(PASSAGE)

• • • • •

The thrusts or basis of the above cases is that the High Court made such decisions of the fact that the chief's decisions were unchallenged. But in this case, whether the Provincial Executive may or may not aware, the fact is the that the chiefs decision which the Appellant relies on is challenged in the Marovo Local Court, Seth Piruku v Steven Veno, Tui Kavusu M/LCC no. 8 of 2003 and Steven Veno, Tui Kavusu v Seth Piruku M/LCC no 1. of 2004. Let alone the chief's decision on 9th June 2006 between Seth Piruku (Compt.) v Chief Leadley Whitney, Steven Veno & others as it was just recently heard. The interesting matter to note with two chiefs decision is that it seems to be heard by the same Marovo chiefs and secretary. Also according to the Form 2 presented to the court the Respondents did not attend the hearing on 22nd July 2003.
The case laws presented or raised to support this argument cannot assist in this case.
And further for this court to determine this ground under this process may also amount to the determination of land ownership on Ozanga Lavata land.
Ground 1 is dismissed.
6. Ground 2
This ground questioned the procedure or the conduct of the Provincial Executive when it determined the persons to grant timber right on Ozanga Lavata Land. It seeks an order from this court to quash the determination of the Provincial Executive Committee on the 10th March 2005 on the ground that it held a timber right hearing outside the required statutory period.
In our view, this appeal ground is misconceived. It is misconceived in that it assumes that the Western CLAC did have jurisdiction to hear an appeal on a point of law arising from the decision of the Provincial Executive Committee it held a timber right hearing outside the required statutory period.

• • • • •

(GIVEN INFORMATION)
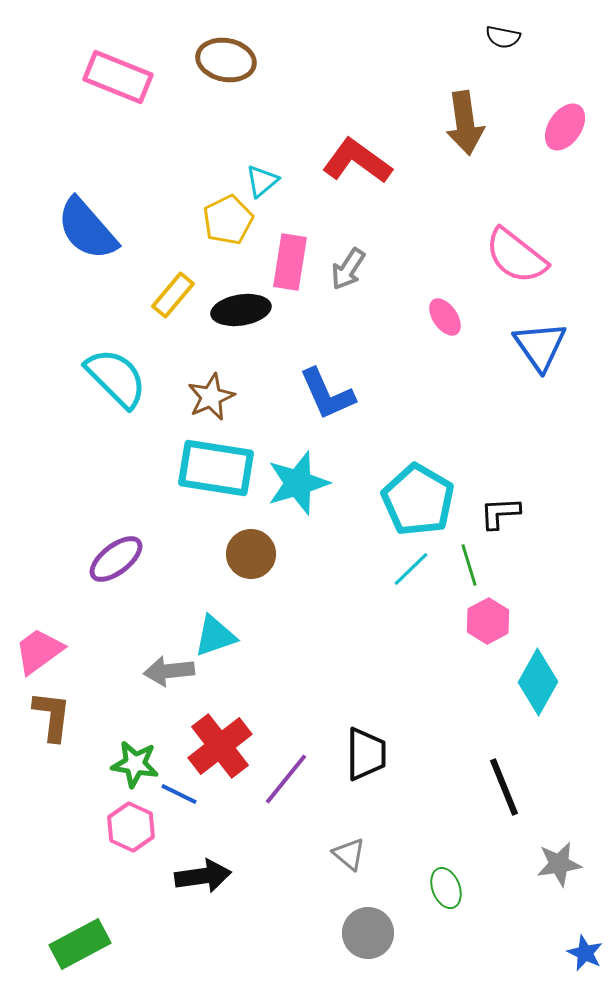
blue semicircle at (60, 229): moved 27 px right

• • • • •

Answer these questions about the passage above:
1. According to the Form 2 presented to the court, on what date did the Respondents not attend the hearing?
2. What happened to Ground 1?
3. Ground 2 asks the court to quash a Provincial Executive Committee determination made on what date?

(THE RESULT)
1. 22nd July 2003
2. It was dismissed.
3. 10th March 2005